When you think about how much sensory processing goes into one little moment (like eating a piece of pizza), it’s no wonder that some of these processes can become disrupted and not work properly. And as we’ve seen, if one sense is “out of sync” so to speak, then it has a dramatic impact on the entire experience. For kids and adults with sensory integration problems, this is a day to day reality. And a frustrating one at that.
What can go wrong…
One way that the sensory might “go wrong” is that all of the senses are intact, but they are not processed simultaneously as they should be. Have you ever watched a movie and had the sound and audio get out of sync with each other? I was on a flight to Singapore once when my movie kept doing that over and over and I either had to close my eyes or restart the movie. The lack of synchronization was frustrating for me, so I had to deprive my sense of sight in order to manage the sensory input, or try to make it right.

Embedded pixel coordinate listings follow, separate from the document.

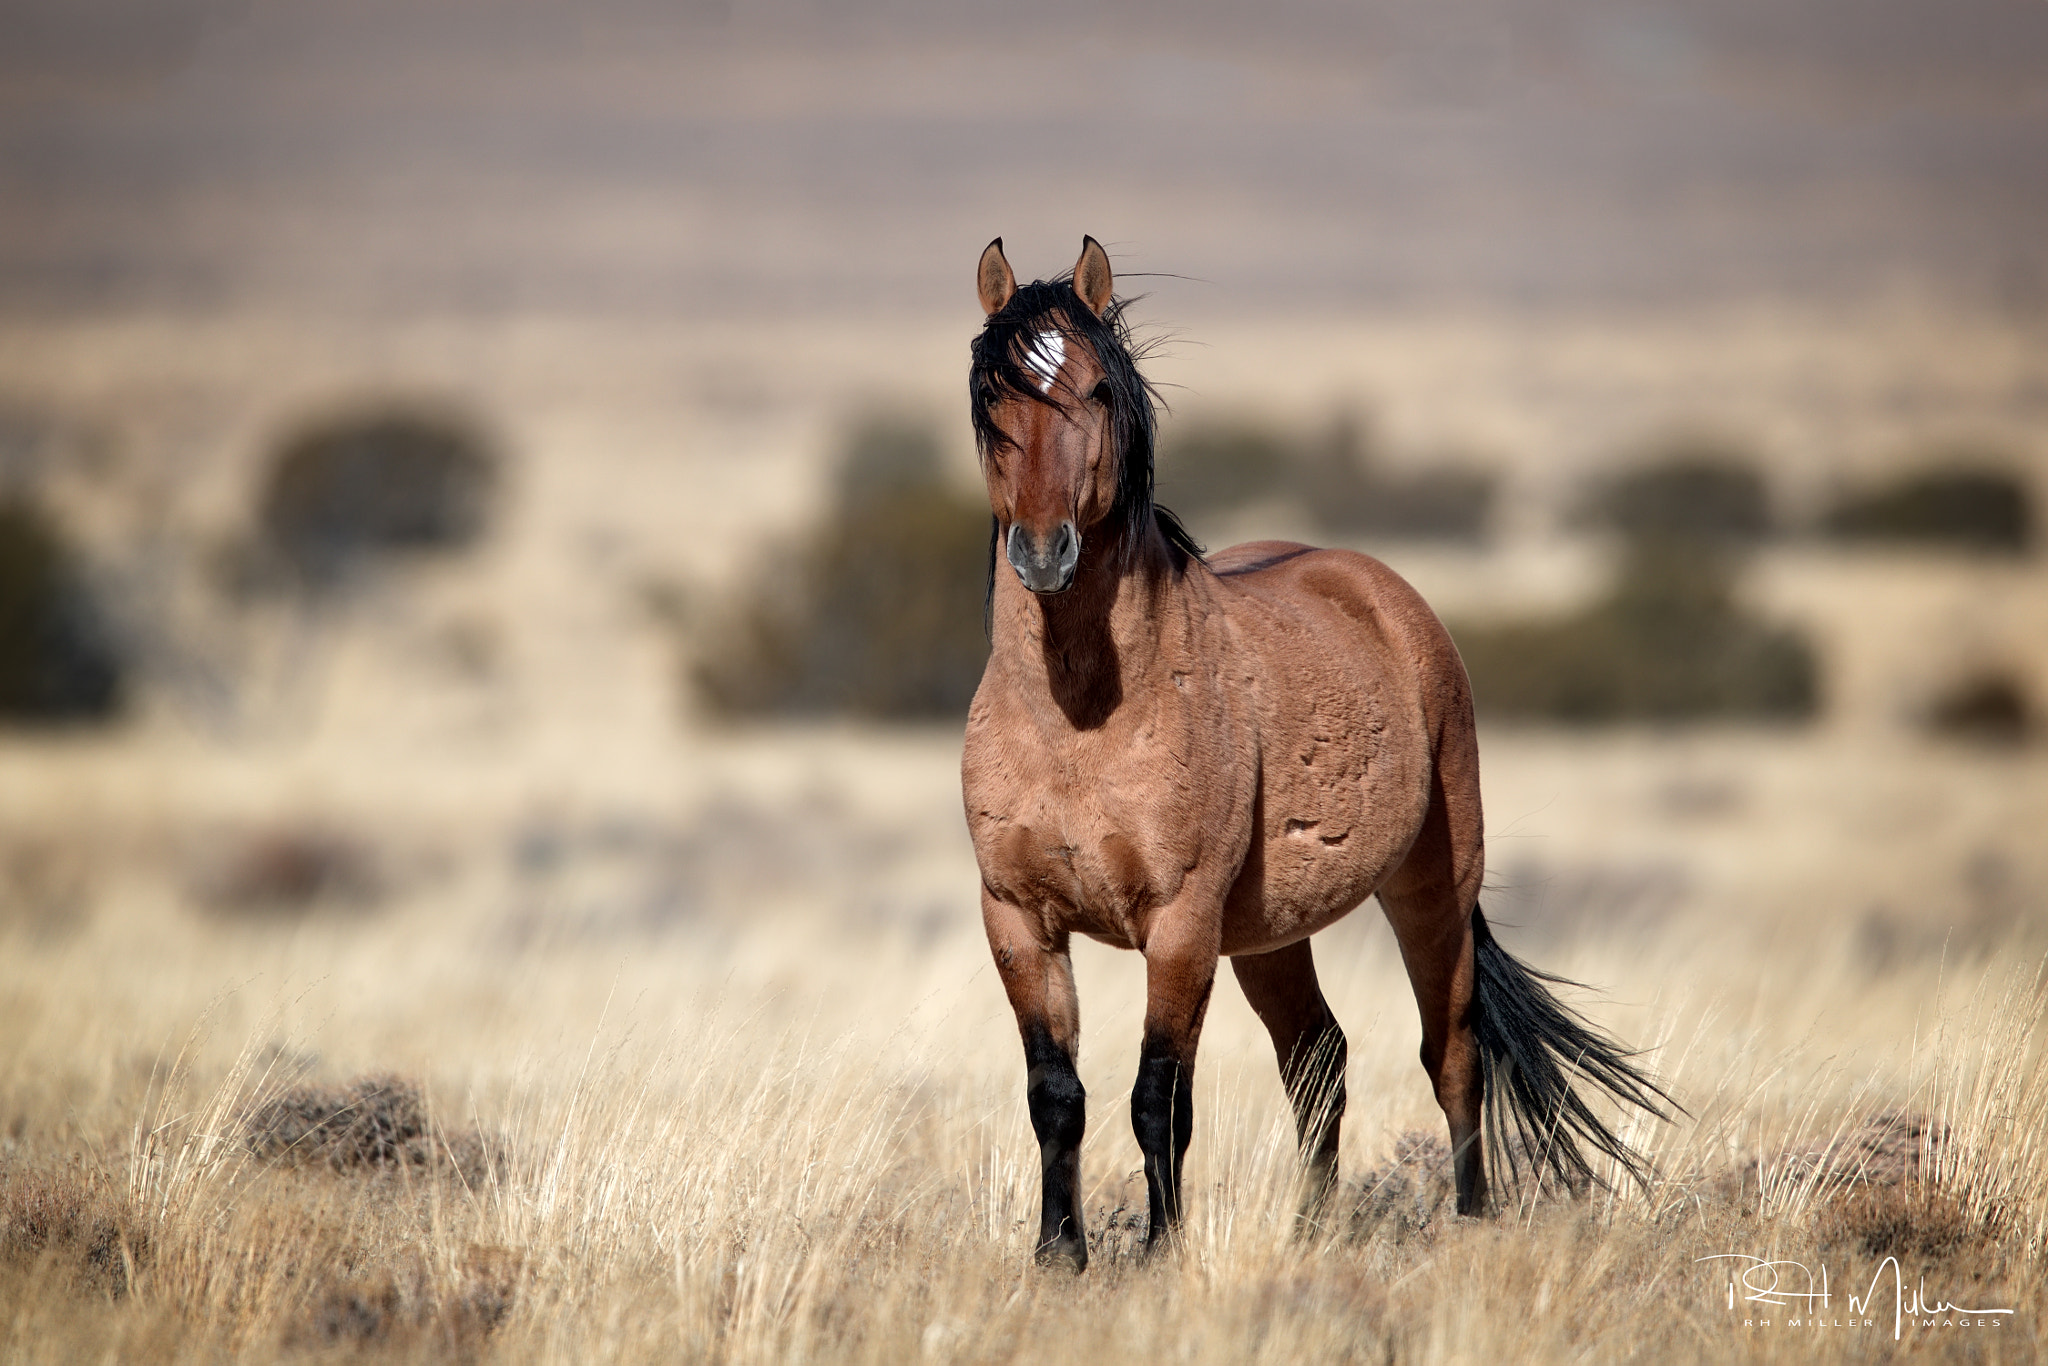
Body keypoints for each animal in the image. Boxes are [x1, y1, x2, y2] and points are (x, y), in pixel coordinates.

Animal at [966, 235, 1671, 1269]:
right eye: (990, 395)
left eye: (1096, 388)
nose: (1044, 552)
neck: (1080, 719)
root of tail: (1378, 587)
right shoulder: (1019, 919)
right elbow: (1056, 1097)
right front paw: (1060, 1256)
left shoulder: (1179, 926)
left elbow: (1157, 1098)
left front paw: (1159, 1254)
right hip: (1269, 936)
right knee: (1319, 1060)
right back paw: (1310, 1234)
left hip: (1431, 890)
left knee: (1451, 1054)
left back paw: (1470, 1221)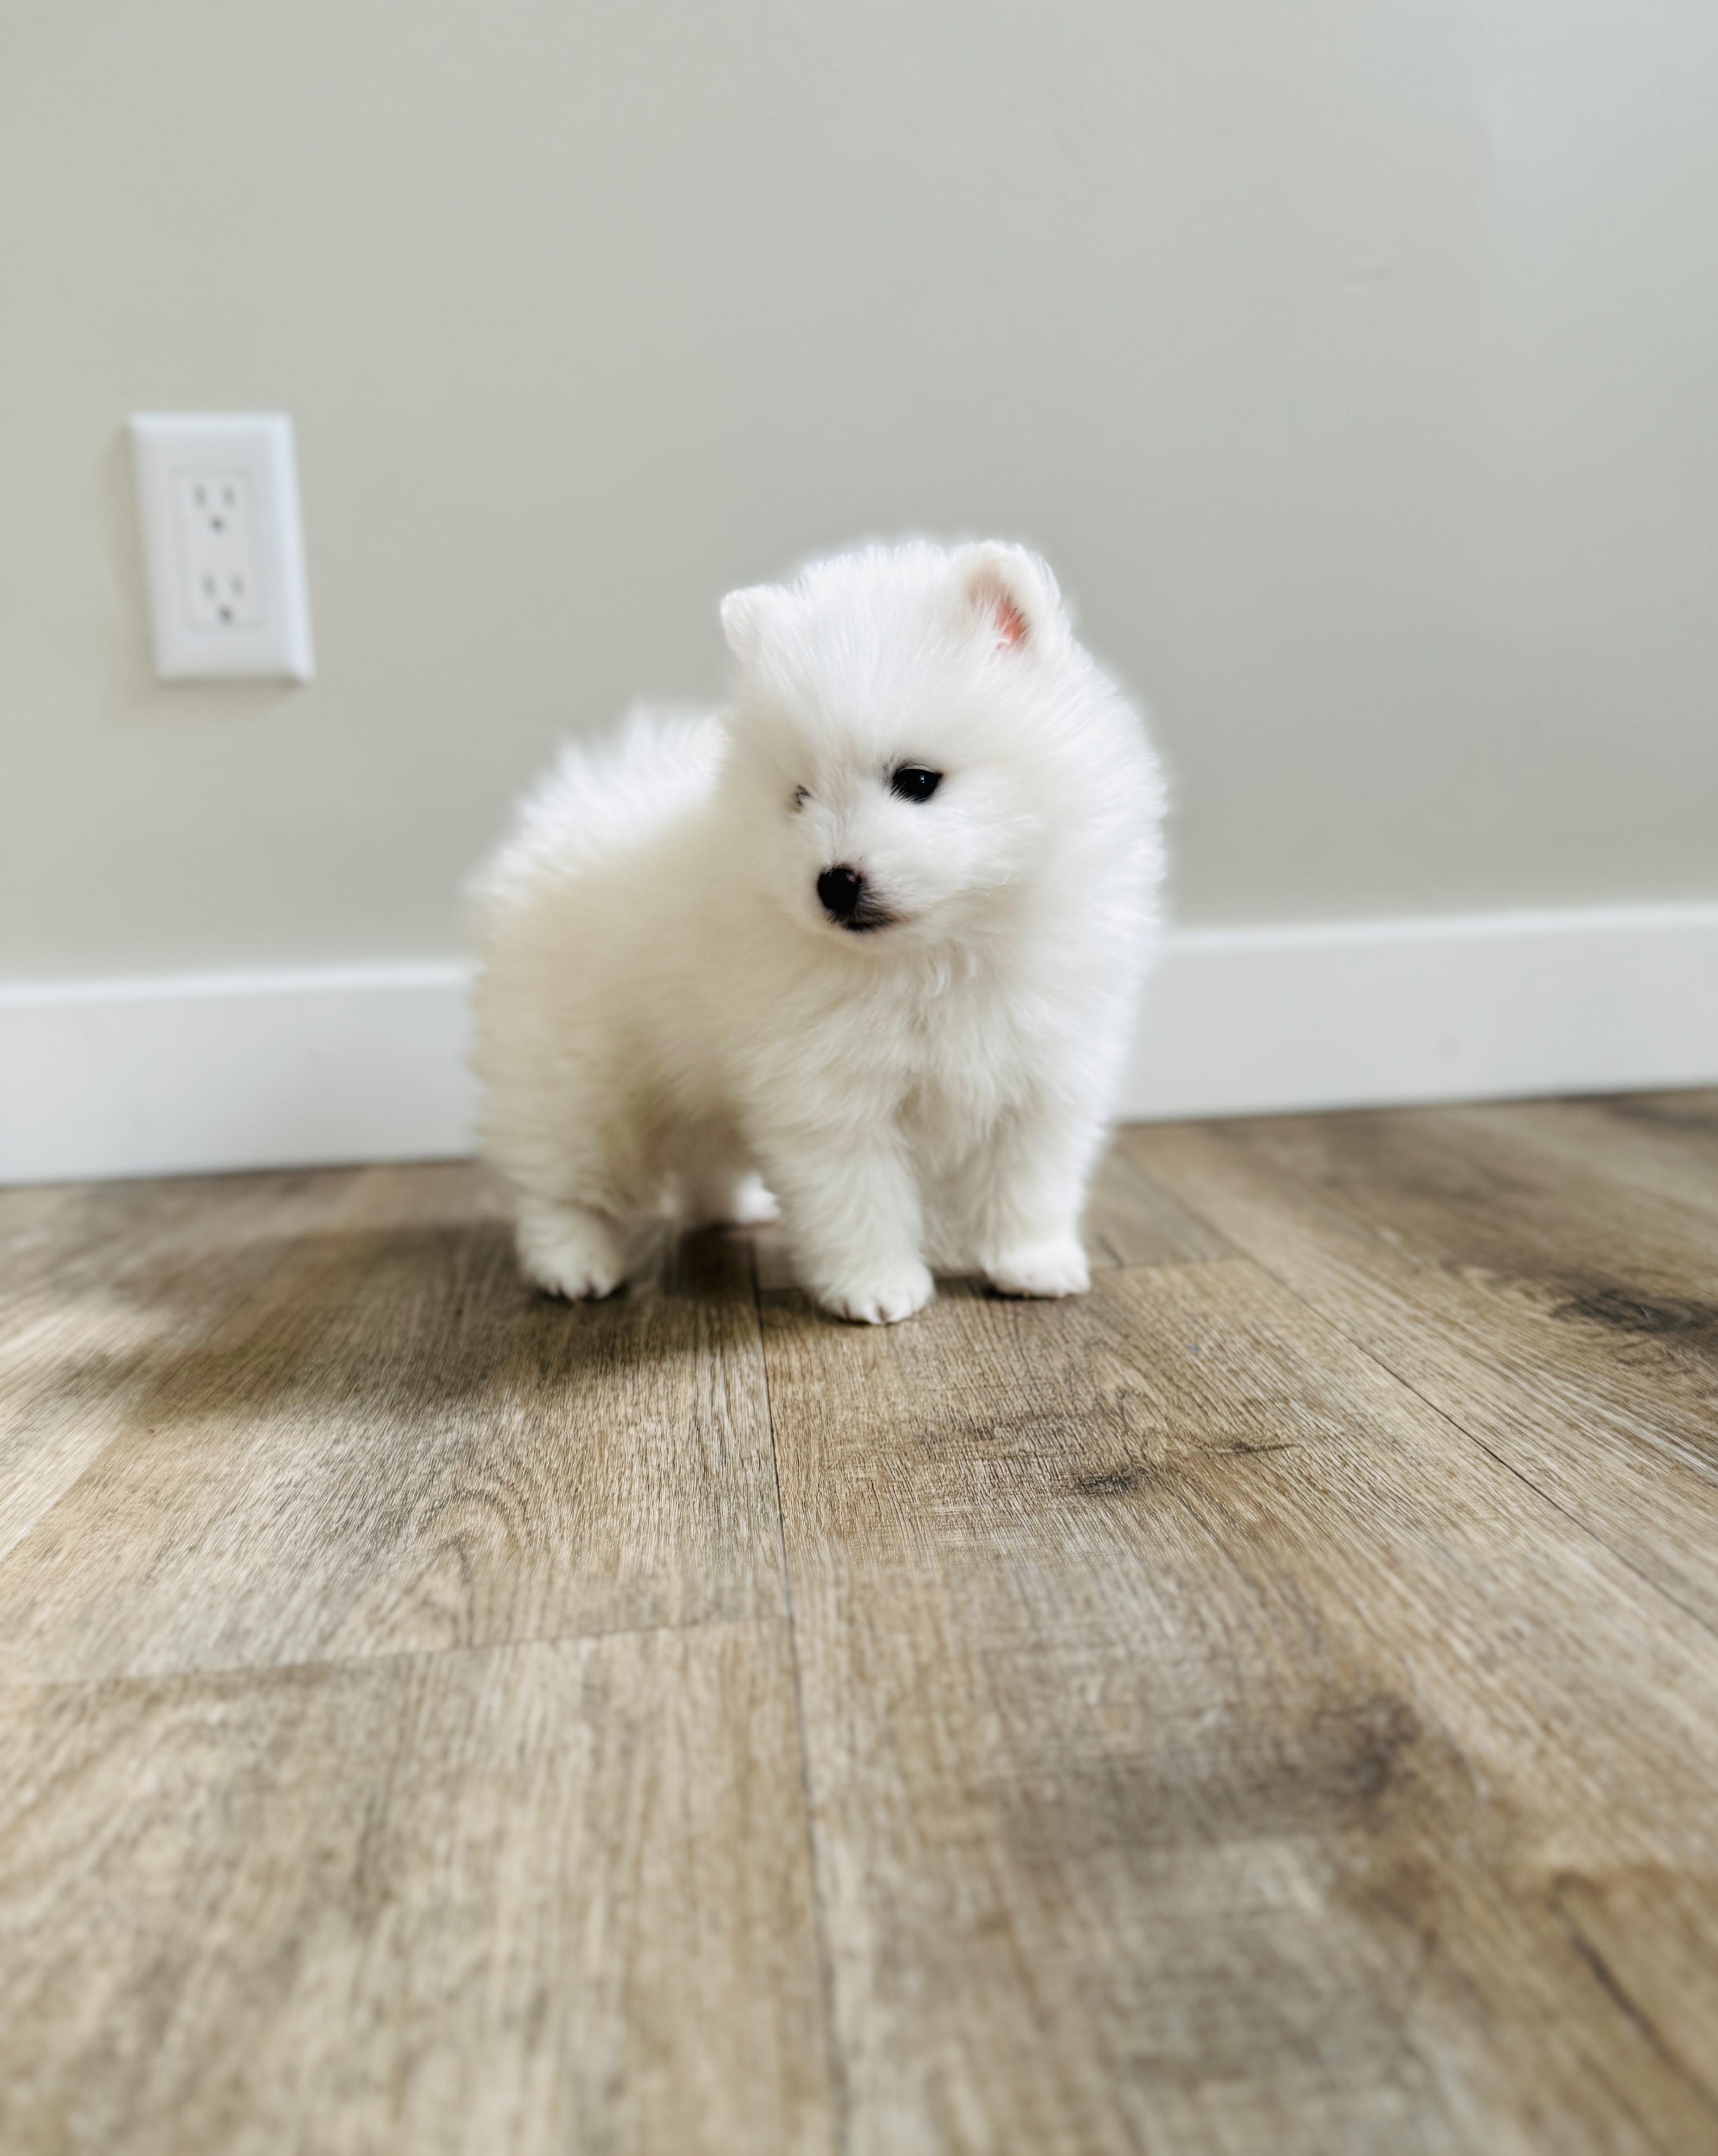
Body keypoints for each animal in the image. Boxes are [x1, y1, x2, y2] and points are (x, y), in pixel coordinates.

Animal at [471, 538, 1165, 1323]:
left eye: (916, 780)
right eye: (799, 797)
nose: (833, 881)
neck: (934, 955)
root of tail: (570, 808)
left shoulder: (1044, 1071)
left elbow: (1029, 1180)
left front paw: (1033, 1261)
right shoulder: (826, 1086)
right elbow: (857, 1193)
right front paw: (876, 1285)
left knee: (703, 1149)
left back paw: (730, 1207)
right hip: (577, 1073)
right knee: (560, 1176)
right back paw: (573, 1263)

Now imagine having that lack of synchronization (or integration) in everyday life! Perhaps auditory input arrives half of a second too late, or maybe one ear processes info too late while the other is still intact. As you can imagine, this would easily result in consistently confusing and overwhelming noise. The result may be that a child covers his or her ears to block out sounds, deprives another sense to improve focus (as I did with closing my eyes during the movie), or perhaps they simply do not respond to verbal information because it does not make sense to them. I see all of these responses in my clients, and while it is not always clear what the source of the problem is, it is clear that there is something going on with the sensory system.
It is essential to understand that all of these responses are valid. Most often they are the best way the child has found to make sense of what is otherwise a very confusing world for them. I am a strong believer in not trying to “force” certain responses (such as eye contact) if the child is physically unable to process more than one sense at a time. For some students, having to look someone in the eye takes over their sensory processes and while doing so they may be unable to process any other sensory information (such as aural information). So asking a child to look at me and follow my directions simultaneously may be far more than their system is able to handle. Being aware of this as a parent and/or therapist is essential in diminishing frustration when asking a child to do something that is physiologically beyond their reach.
We could continue to go into depth on how important sensory integration is for the overall functioning of each of us, but we’ll stop here for now. Hopefully this has given you a better picture of how important integration is and why it’s such a big deal if one part is not working in tandem with the others. We all need our systems to “play well together” in order to feel comfortable in our own skin.
In future posts I will talk more about this topic and how therapy (especially music therapy) can help children be able to better integrate their systems. Until then!